▶ _WORK TO BE COMPLETED_
Your answer must be the lines from the top of the listing below through the line that holds "Certified Public", retyped exactly, with no pictures.

▶ _AVAILABLE RECORDS_
# # # #

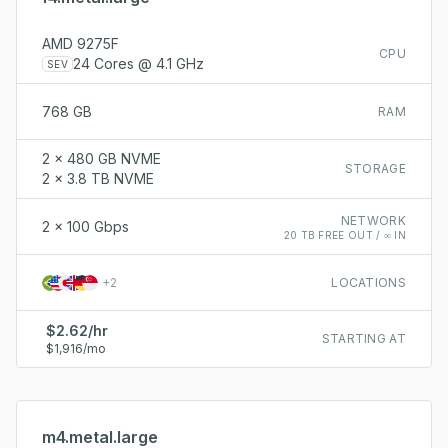
AMD 9275F
CPU
24 Cores @ 4.1 GHz
SEV
768 GB
RAM
2 x 480 GB NVME
STORAGE
2 x 3.8 TB NVME
NETWORK
2 x 100 Gbps
20 TB FREE OUT / ∞ IN
+
2
LOCATIONS
$2.62/hr
STARTING AT
$1,916/mo
m4.metal.large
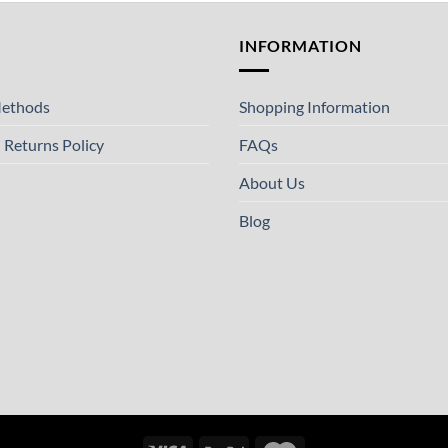
T
INFORMATION
ethods
Shopping Information
 Returns Policy
FAQs
About Us
Blog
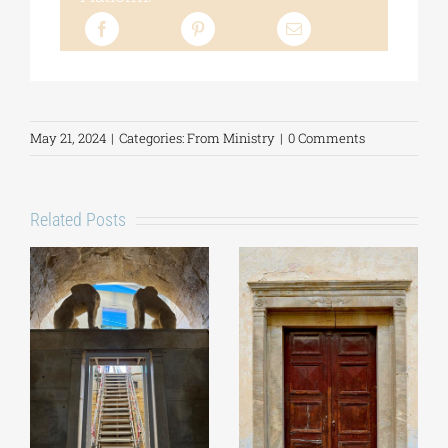
May 21, 2024
|
Categories:
From Ministry
|
0 Comments
Related Posts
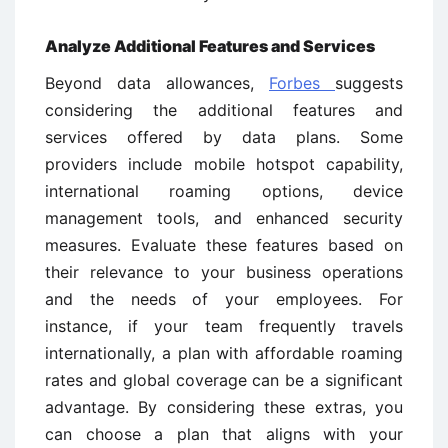
Analyze Additional Features and Services
Beyond data allowances,
Forbes
suggests
considering the additional features and
services offered by data plans. Some
providers include mobile hotspot capability,
international roaming options, device
management tools, and enhanced security
measures. Evaluate these features based on
their relevance to your business operations
and the needs of your employees. For
instance, if your team frequently travels
internationally, a plan with affordable roaming
rates and global coverage can be a significant
advantage. By considering these extras, you
can choose a plan that aligns with your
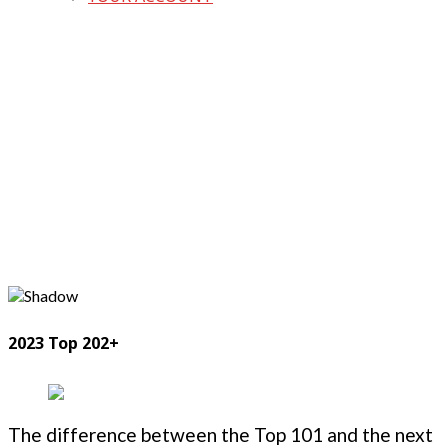
2023 Top 202+
The difference between the Top 101 and the next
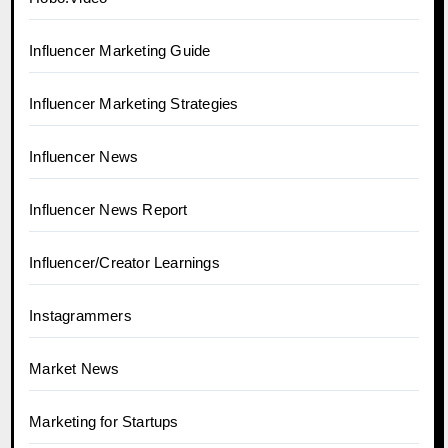
Influencer Marketing Guide
Influencer Marketing Strategies
Influencer News
Influencer News Report
Influencer/Creator Learnings
Instagrammers
Market News
Marketing for Startups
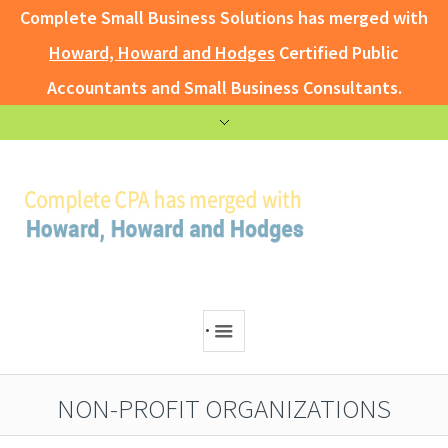
Complete Small Business Solutions has merged with
Howard, Howard and Hodges
Certified Public
Accountants and Small Business Consultants.
.
NON-PROFIT ORGANIZATIONS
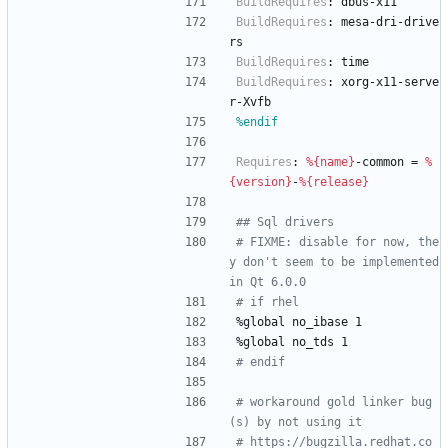
BuildRequires
:
dbus-x11
BuildRequires
:
mesa-dri-drive
rs
BuildRequires
:
time
BuildRequires
:
xorg-x11-serve
r-Xvfb
%endif
Requires
:
%{name}
-common
=
%
{version}
-
%{release}
## Sql drivers
# FIXME: disable for now, the
y don't seem to be implemented 
in Qt 6.0.0
# if rhel
%global
no_ibase
1
%global
no_tds
1
# endif
# workaround gold linker bug
(s) by not using it
# https://bugzilla.redhat.co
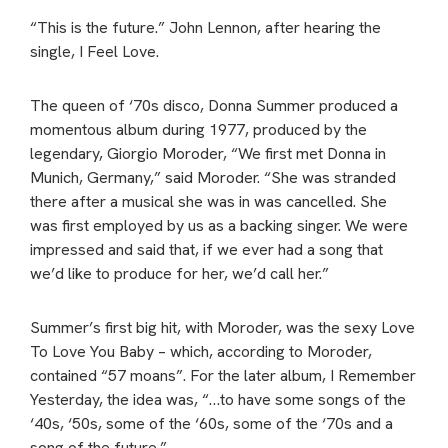
“This is the future.” John Lennon, after hearing the
single, I Feel Love.
The queen of ‘70s disco, Donna Summer produced a
momentous album during 1977, produced by the
legendary, Giorgio Moroder, “We first met Donna in
Munich, Germany,” said Moroder. “She was stranded
there after a musical she was in was cancelled. She
was first employed by us as a backing singer. We were
impressed and said that, if we ever had a song that
we’d like to produce for her, we’d call her.”
Summer’s first big hit, with Moroder, was the sexy Love
To Love You Baby – which, according to Moroder,
contained “57 moans”. For the later album, I Remember
Yesterday, the idea was, “…to have some songs of the
‘40s, ‘50s, some of the ‘60s, some of the ‘70s and a
song of the future.”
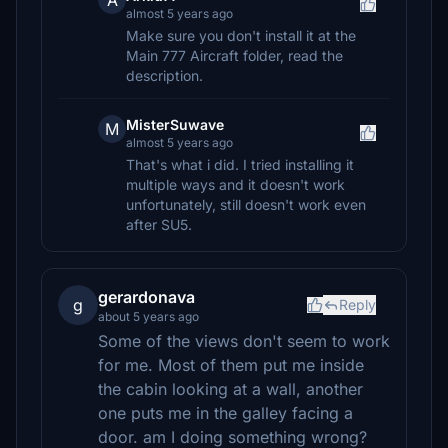
A
almost 5 years ago
Make sure you don't install it at the
Main 777 Aircraft folder, read the
description.
MisterSuwave
M
almost 5 years ago
That's what i did. I tried installing it
multiple ways and it doesn't work
unfortunately, still doesn't work even
after SU5.
gerardonava
g
Reply
about 5 years ago
Some of the views don't seem to work
for me. Most of them put me inside
the cabin looking at a wall, another
one puts me in the galley facing a
door. am I doing something wrong?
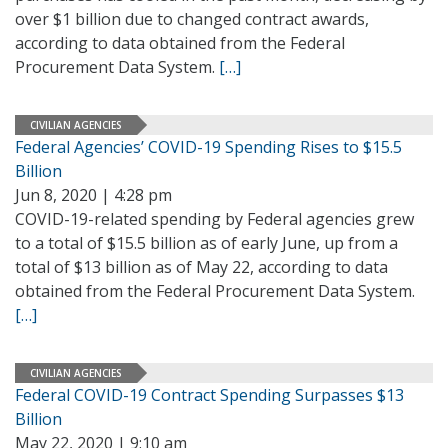
over $1 billion due to changed contract awards,
according to data obtained from the Federal
Procurement Data System.
[…]
CIVILIAN AGENCIES
Federal Agencies’ COVID-19 Spending Rises to $15.5
Billion
Jun 8, 2020 | 4:28 pm
COVID-19-related spending by Federal agencies grew
to a total of $15.5 billion as of early June, up from a
total of $13 billion as of May 22, according to data
obtained from the Federal Procurement Data System.
[…]
CIVILIAN AGENCIES
Federal COVID-19 Contract Spending Surpasses $13
Billion
May 22, 2020 | 9:10 am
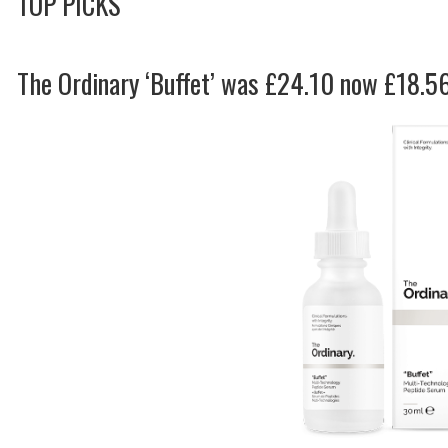
TOP PICKS
The Ordinary ‘Buffet’ was £24.10 now £18.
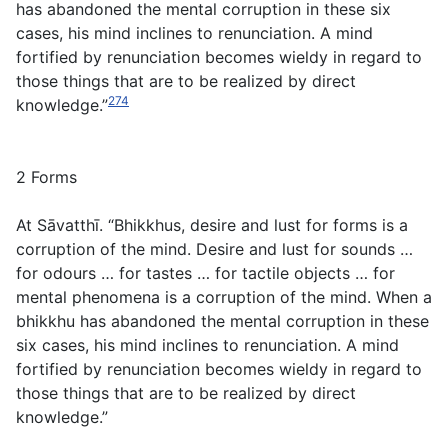
has abandoned the mental corruption in these six
cases, his mind inclines to renunciation. A mind
fortified by renunciation becomes wieldy in regard to
those things that are to be realized by direct
274
knowledge.”
2 Forms
At Sāvatthī. “Bhikkhus, desire and lust for forms is a
corruption of the mind. Desire and lust for sounds …
for odours … for tastes … for tactile objects … for
mental phenomena is a corruption of the mind. When a
bhikkhu has abandoned the mental corruption in these
six cases, his mind inclines to renunciation. A mind
fortified by renunciation becomes wieldy in regard to
those things that are to be realized by direct
knowledge.”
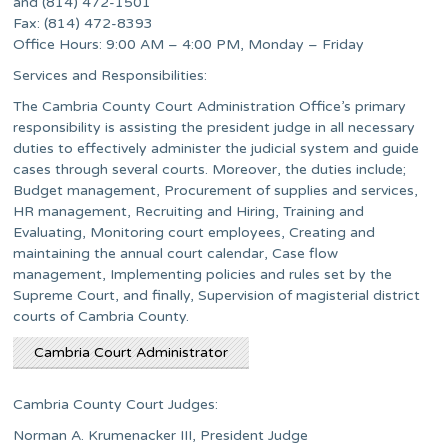
and (814) 472-1501
Fax: (814) 472-8393
Office Hours: 9:00 AM – 4:00 PM, Monday – Friday
Services and Responsibilities:
The Cambria County Court Administration Office’s primary
responsibility is assisting the president judge in all necessary
duties to effectively administer the judicial system and guide
cases through several courts. Moreover, the duties include;
Budget management, Procurement of supplies and services,
HR management, Recruiting and Hiring, Training and
Evaluating, Monitoring court employees, Creating and
maintaining the annual court calendar, Case flow
management, Implementing policies and rules set by the
Supreme Court, and finally, Supervision of magisterial district
courts of Cambria County.
Cambria Court Administrator
Cambria County Court Judges:
Norman A. Krumenacker III, President Judge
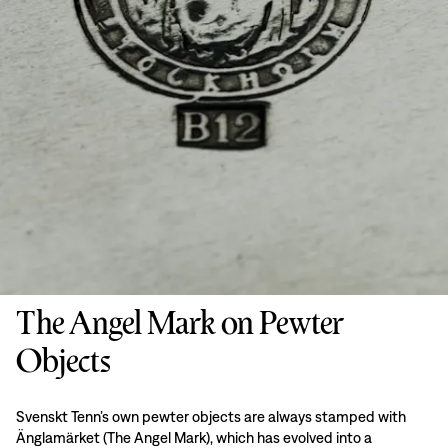
The Angel Mark on Pewter
Objects
Svenskt Tenn’s own pewter objects are always stamped with
Änglamärket (The Angel Mark), which has evolved into a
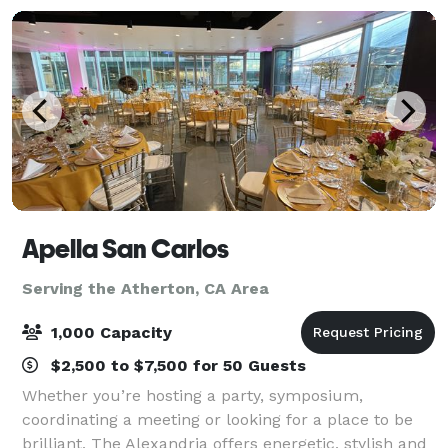
Apella San Carlos
Serving the Atherton, CA Area
1,000 Capacity
$2,500 to $7,500 for 50 Guests
Whether you’re hosting a party, symposium,
coordinating a meeting or looking for a place to be
brilliant, The Alexandria offers energetic, stylish and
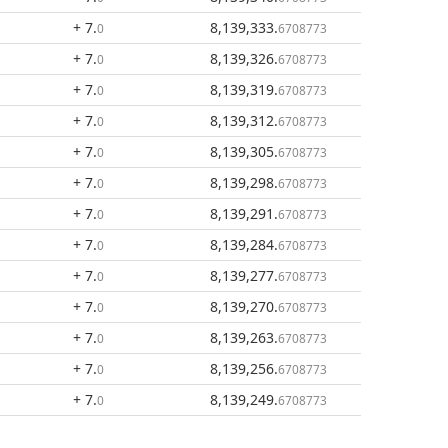
+ 7
.
8,139,333
.
0
6708773
+ 7
.
8,139,326
.
0
6708773
+ 7
.
8,139,319
.
0
6708773
+ 7
.
8,139,312
.
0
6708773
+ 7
.
8,139,305
.
0
6708773
+ 7
.
8,139,298
.
0
6708773
+ 7
.
8,139,291
.
0
6708773
+ 7
.
8,139,284
.
0
6708773
+ 7
.
8,139,277
.
0
6708773
+ 7
.
8,139,270
.
0
6708773
+ 7
.
8,139,263
.
0
6708773
+ 7
.
8,139,256
.
0
6708773
+ 7
.
8,139,249
.
0
6708773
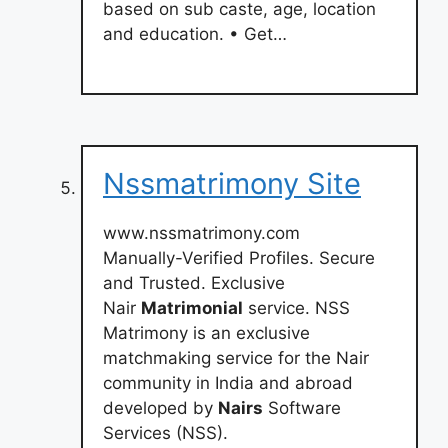
based on sub caste, age, location
and education. • Get…
Nssmatrimony Site
www.nssmatrimony.com
Manually-Verified Profiles. Secure
and Trusted. Exclusive
Nair
Matrimonial
service. NSS
Matrimony is an exclusive
matchmaking service for the Nair
community in India and abroad
developed by
Nairs
Software
Services (NSS).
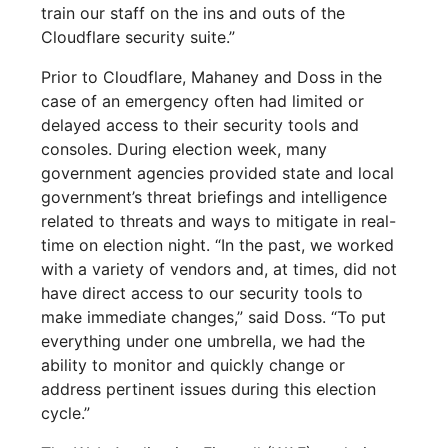
train our staff on the ins and outs of the
Cloudflare security suite.”
Prior to Cloudflare, Mahaney and Doss in the
case of an emergency often had limited or
delayed access to their security tools and
consoles. During election week, many
government agencies provided state and local
government’s threat briefings and intelligence
related to threats and ways to mitigate in real-
time on election night. “In the past, we worked
with a variety of vendors and, at times, did not
have direct access to our security tools to
make immediate changes,” said Doss. “To put
everything under one umbrella, we had the
ability to monitor and quickly change or
address pertinent issues during this election
cycle.”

# # # #

▶ _SOLUTION_
AMD 9275F
CPU
24 Cores @ 4.1 GHz
SEV
768 GB
RAM
2 x 480 GB NVME
STORAGE
2 x 3.8 TB NVME
NETWORK
2 x 100 Gbps
20 TB FREE OUT / ∞ IN
+
2
LOCATIONS
$2.62/hr
STARTING AT
$1,916/mo
m4.metal.large
T
INFORMATION
ethods
Shopping Information
 Returns Policy
FAQs
About Us
Blog
May 21, 2024
|
Categories:
From Ministry
|
0 Comments
Related Posts
Analyze Additional Features and Services
Beyond data allowances,
Forbes
suggests
considering the additional features and
services offered by data plans. Some
providers include mobile hotspot capability,
international roaming options, device
management tools, and enhanced security
measures. Evaluate these features based on
their relevance to your business operations
and the needs of your employees. For
instance, if your team frequently travels
internationally, a plan with affordable roaming
rates and global coverage can be a significant
advantage. By considering these extras, you
can choose a plan that aligns with your
2023 Top 202+
The difference between the Top 101 and the next
Influencer Marketing Guide
Influencer Marketing Strategies
Influencer News
Influencer News Report
Influencer/Creator Learnings
Instagrammers
Market News
Marketing for Startups
Complete Small Business Solutions has merged with
Howard, Howard and Hodges
Certified Public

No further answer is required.